Like a holistic Mary Poppins without the umbrella, the doula appeared at my door. She carried a huge satchel filled with patchouli-scented pillows, essential oils, healthy foods, a copy of “The Vaccine Book,” prenatal calming tapes and DVDs featuring whale songs. I told her all my fears about giving birth and how I was scared about taking on this new role. She took charge like a boss.

During our first session she made me throw out my TV dinners, and challenged me to replace the nutrient-free food (bad for me and my growing baby’s brain) with whole foods such as salads, quinoa and organic, cage-free eggs. She also suggested I enroll in a prenatal yoga class to relax me and get me comfortable with my body and its recently acquired 70 pounds of baby weight.

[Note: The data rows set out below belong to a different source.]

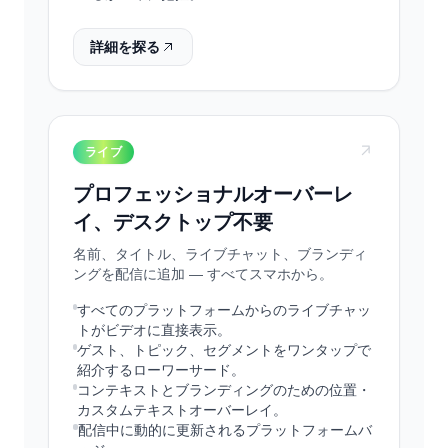
詳細を探る
ライブ
プロフェッショナルオーバーレ
イ、デスクトップ不要
名前、タイトル、ライブチャット、ブランディ
ングを配信に追加 — すべてスマホから。
すべてのプラットフォームからのライブチャッ
トがビデオに直接表示。
ゲスト、トピック、セグメントをワンタップで
紹介するローワーサード。
コンテキストとブランディングのための位置・
カスタムテキストオーバーレイ。
配信中に動的に更新されるプラットフォームバ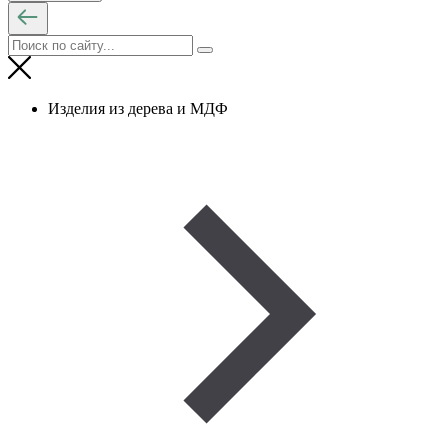
Изделия из дерева и МДФ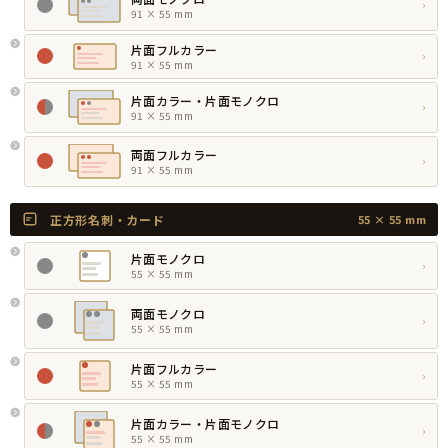
›
91 × 55 mm
片面フルカラー
›
91 × 55 mm
片面カラー・片面モノクロ
›
91 × 55 mm
両面フルカラー
›
91 × 55 mm
正方形名刺・カード
55 × 55 mm
片面モノクロ
›
55 × 55 mm
両面モノクロ
›
55 × 55 mm
片面フルカラー
›
55 × 55 mm
片面カラー・片面モノクロ
›
55 × 55 mm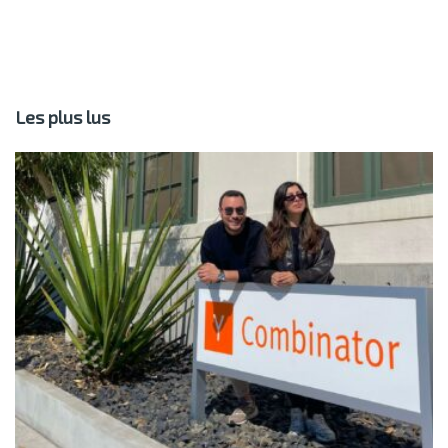
Les plus lus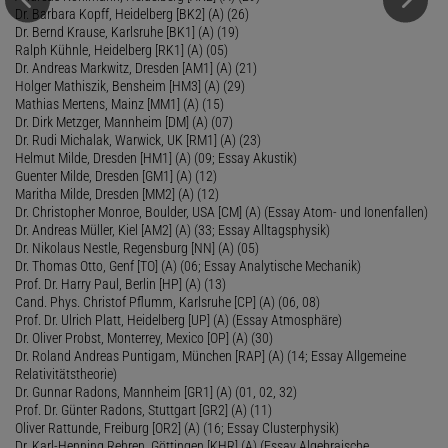
Dr. Barbara Kopff, Heidelberg [BK2] (A) (26)
Dr. Bernd Krause, Karlsruhe [BK1] (A) (19)
Ralph Kühnle, Heidelberg [RK1] (A) (05)
Dr. Andreas Markwitz, Dresden [AM1] (A) (21)
Holger Mathiszik, Bensheim [HM3] (A) (29)
Mathias Mertens, Mainz [MM1] (A) (15)
Dr. Dirk Metzger, Mannheim [DM] (A) (07)
Dr. Rudi Michalak, Warwick, UK [RM1] (A) (23)
Helmut Milde, Dresden [HM1] (A) (09; Essay Akustik)
Guenter Milde, Dresden [GM1] (A) (12)
Maritha Milde, Dresden [MM2] (A) (12)
Dr. Christopher Monroe, Boulder, USA [CM] (A) (Essay Atom- und Ionenfallen)
Dr. Andreas Müller, Kiel [AM2] (A) (33; Essay Alltagsphysik)
Dr. Nikolaus Nestle, Regensburg [NN] (A) (05)
Dr. Thomas Otto, Genf [TO] (A) (06; Essay Analytische Mechanik)
Prof. Dr. Harry Paul, Berlin [HP] (A) (13)
Cand. Phys. Christof Pflumm, Karlsruhe [CP] (A) (06, 08)
Prof. Dr. Ulrich Platt, Heidelberg [UP] (A) (Essay Atmosphäre)
Dr. Oliver Probst, Monterrey, Mexico [OP] (A) (30)
Dr. Roland Andreas Puntigam, München [RAP] (A) (14; Essay Allgemeine
Relativitätstheorie)
Dr. Gunnar Radons, Mannheim [GR1] (A) (01, 02, 32)
Prof. Dr. Günter Radons, Stuttgart [GR2] (A) (11)
Oliver Rattunde, Freiburg [OR2] (A) (16; Essay Clusterphysik)
Dr. Karl-Henning Rehren, Göttingen [KHR] (A) (Essay Algebraische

During our second session, she played meditation tapes, taught me how to breathe during labor and helped me visualize a calmer future, where I could be someone’s mother. As I echoed her chants and affirmations, my fears began to dissipate, along with my distrust of the birth process.

Then a standard ultrasound brought scary news: My baby was in a breech position, instead of head-down, which could be dangerous for the birth.

My doula’s recommended solution was unorthodox, but I was desperate. During our third session, she asked me to mentally ask my ancestors for help. She also told me to call five women I was close to and have them pray at 8 p.m. daily for one week, asking that the baby turn around. My mother, mother-in-law, two best friends and my sister obliged. If anyone was skeptical, they didn’t dare tell me.

The ultrasound two weeks later confirmed that my daughter had switched her position and was head-down.

When I went into labor, my doula met us at the hospital with a portable DVD player in that trusty satchel. I listened to soothing whale sounds, and she massaged my temples, neck and lower back while my husband fed me strawberry ices. My daughter refused to move down the birth canal, and my cervix didn’t dilate, so the baby arrived via c-section. She came with 10 perfect fingers and 10 precious toes, weighing 8 pounds, 12 ounces.

My doula came back for a final visit after I went home from the hospital. She brought gifts: a rattle, poems about motherhood and a plastic container full of home-cooked quinoa.

Though the leftovers lasted for days, the lessons I learned from her about self-care have lasted well beyond our contract.

Would I hire her again? In a baby’s heartbeat.